Where: SEQUEL team – INRIA Lille Nord Europe

Superviser: Rémi Munos**Keywords: **

Reinforcement Learning, Random Projections, Compressed Sensing, Least Squares Temporal Difference, Bellman residual minimization.

**Subject:**

We will consider the
problem of reinforcement learning in high-dimensional function
approximation spaces when the number of features is bigger than the
number of samples. In particular, we will study the Least-Squares
Temporal Difference (LSTD) and Bellman Residual Minimization (BRM)
learning algorithms combined with random projections of the data
onto a low-dimensional random feature space. The low dimensional
space is defined as the span of a small number of linear combinations
of all the initial features weighted by random i.i.d. weights.
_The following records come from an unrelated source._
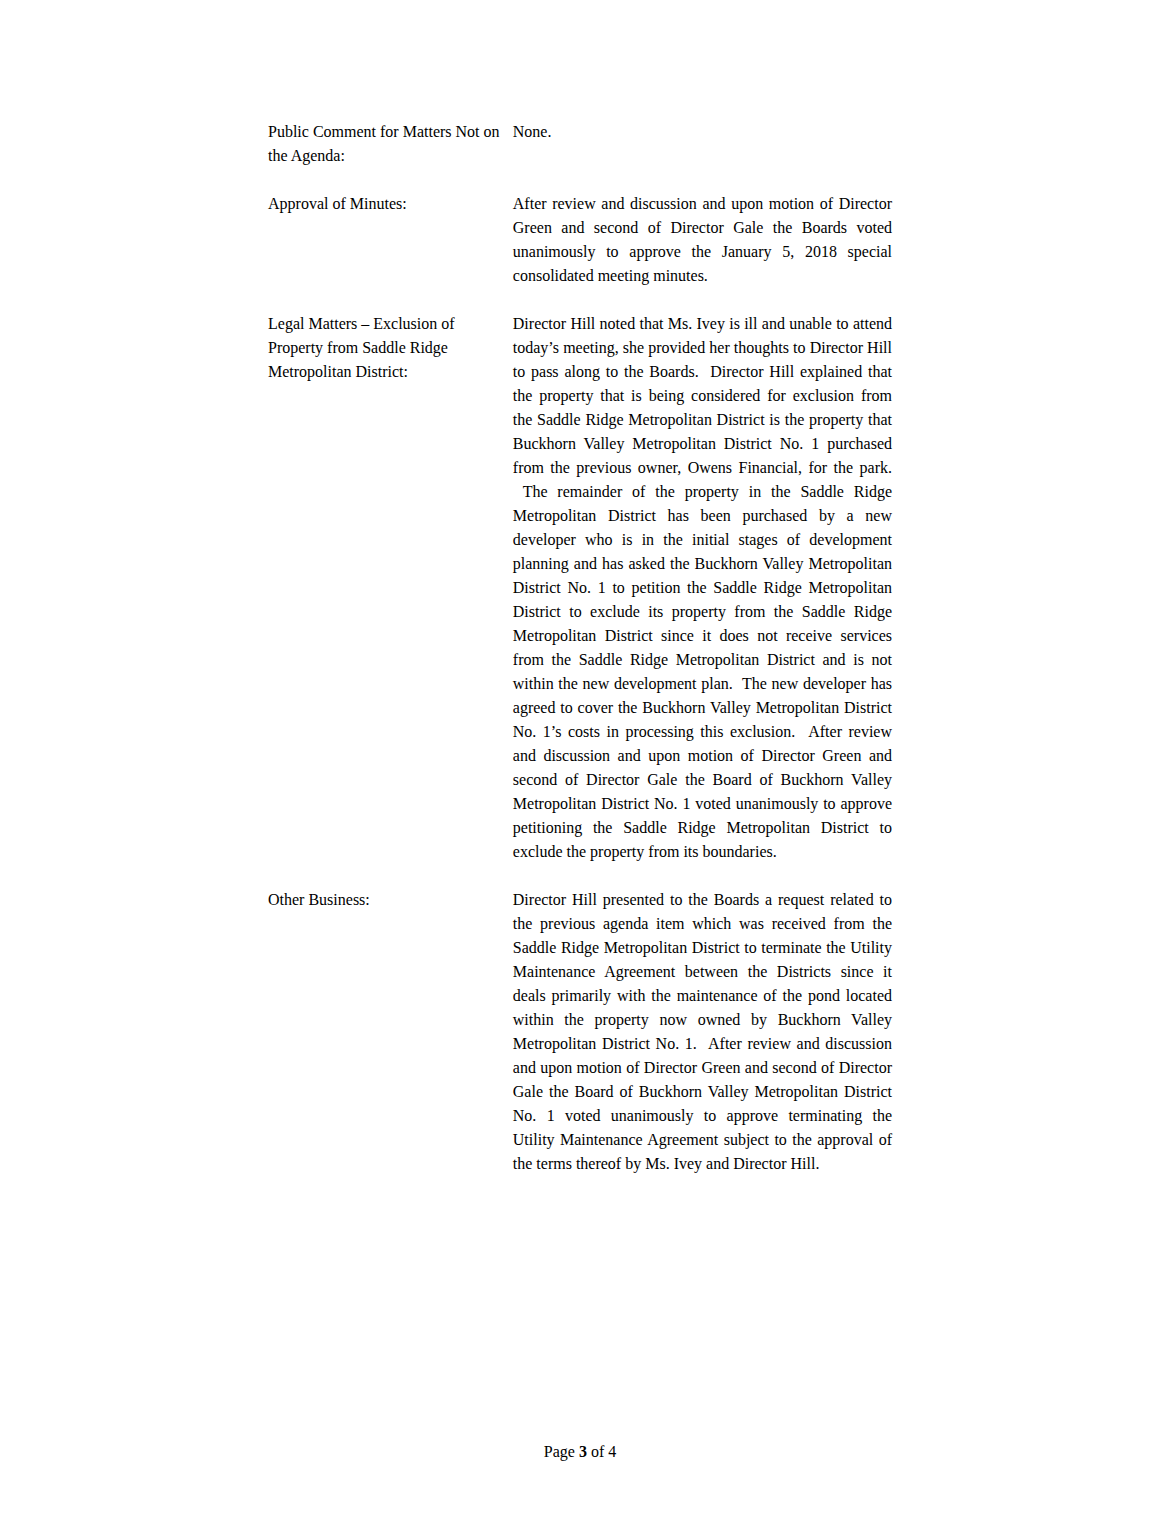| Public Comment for Matters Not on the Agenda: | None. |
| Approval of Minutes: | After review and discussion and upon motion of Director Green and second of Director Gale the Boards voted unanimously to approve the January 5, 2018 special consolidated meeting minutes. |
| Legal Matters – Exclusion of Property from Saddle Ridge Metropolitan District: | Director Hill noted that Ms. Ivey is ill and unable to attend today’s meeting, she provided her thoughts to Director Hill to pass along to the Boards. Director Hill explained that the property that is being considered for exclusion from the Saddle Ridge Metropolitan District is the property that Buckhorn Valley Metropolitan District No. 1 purchased from the previous owner, Owens Financial, for the park. The remainder of the property in the Saddle Ridge Metropolitan District has been purchased by a new developer who is in the initial stages of development planning and has asked the Buckhorn Valley Metropolitan District No. 1 to petition the Saddle Ridge Metropolitan District to exclude its property from the Saddle Ridge Metropolitan District since it does not receive services from the Saddle Ridge Metropolitan District and is not within the new development plan. The new developer has agreed to cover the Buckhorn Valley Metropolitan District No. 1’s costs in processing this exclusion. After review and discussion and upon motion of Director Green and second of Director Gale the Board of Buckhorn Valley Metropolitan District No. 1 voted unanimously to approve petitioning the Saddle Ridge Metropolitan District to exclude the property from its boundaries. |
| Other Business: | Director Hill presented to the Boards a request related to the previous agenda item which was received from the Saddle Ridge Metropolitan District to terminate the Utility Maintenance Agreement between the Districts since it deals primarily with the maintenance of the pond located within the property now owned by Buckhorn Valley Metropolitan District No. 1. After review and discussion and upon motion of Director Green and second of Director Gale the Board of Buckhorn Valley Metropolitan District No. 1 voted unanimously to approve terminating the Utility Maintenance Agreement subject to the approval of the terms thereof by Ms. Ivey and Director Hill. |
Page 3 of 4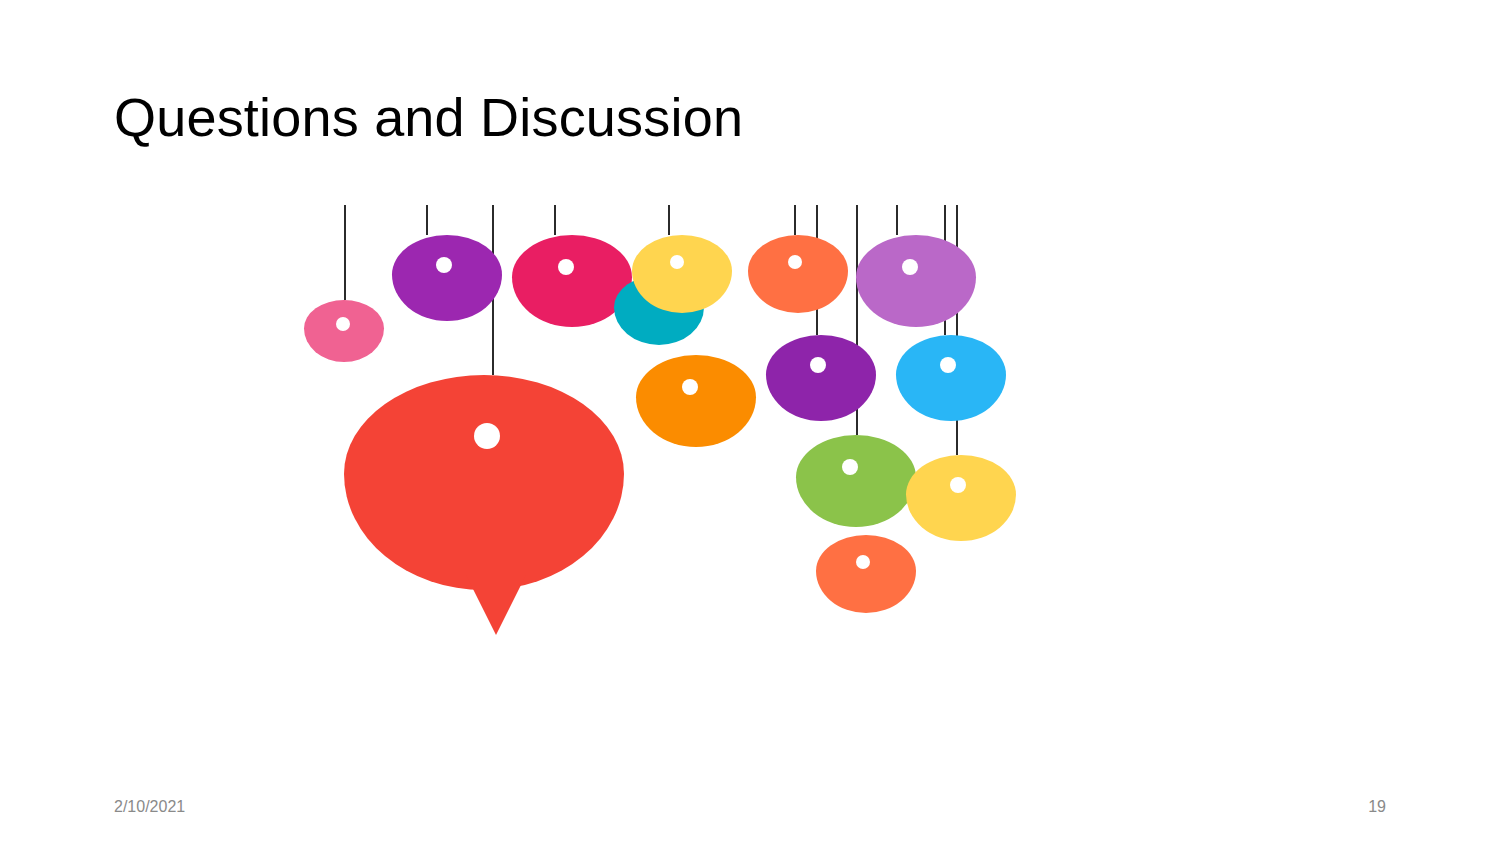Questions and Discussion
2/10/2021
19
We will
use the (somehow surprising) property that inner-products between
vectors (as well as their norm) are almost preserved through random
projections (this is a concentration-of-measure phenomenon called
the Johnson-Lindenstrauss Lemma [1]), thus performing least-squares
regression in the "compressed domain" (low-dimensional space) is almost
as good as in the initial high dimensional space, but enables to reduce
the estimation error (and the numerical complexity), see [2,3].

Work to so:

After an initial bibliographical work, the work will contain both a theoretical part and a practical implementation of the algorithm for challenging simulated control problems.

Other information:

This Master internship will be funded by SEQUEL Team.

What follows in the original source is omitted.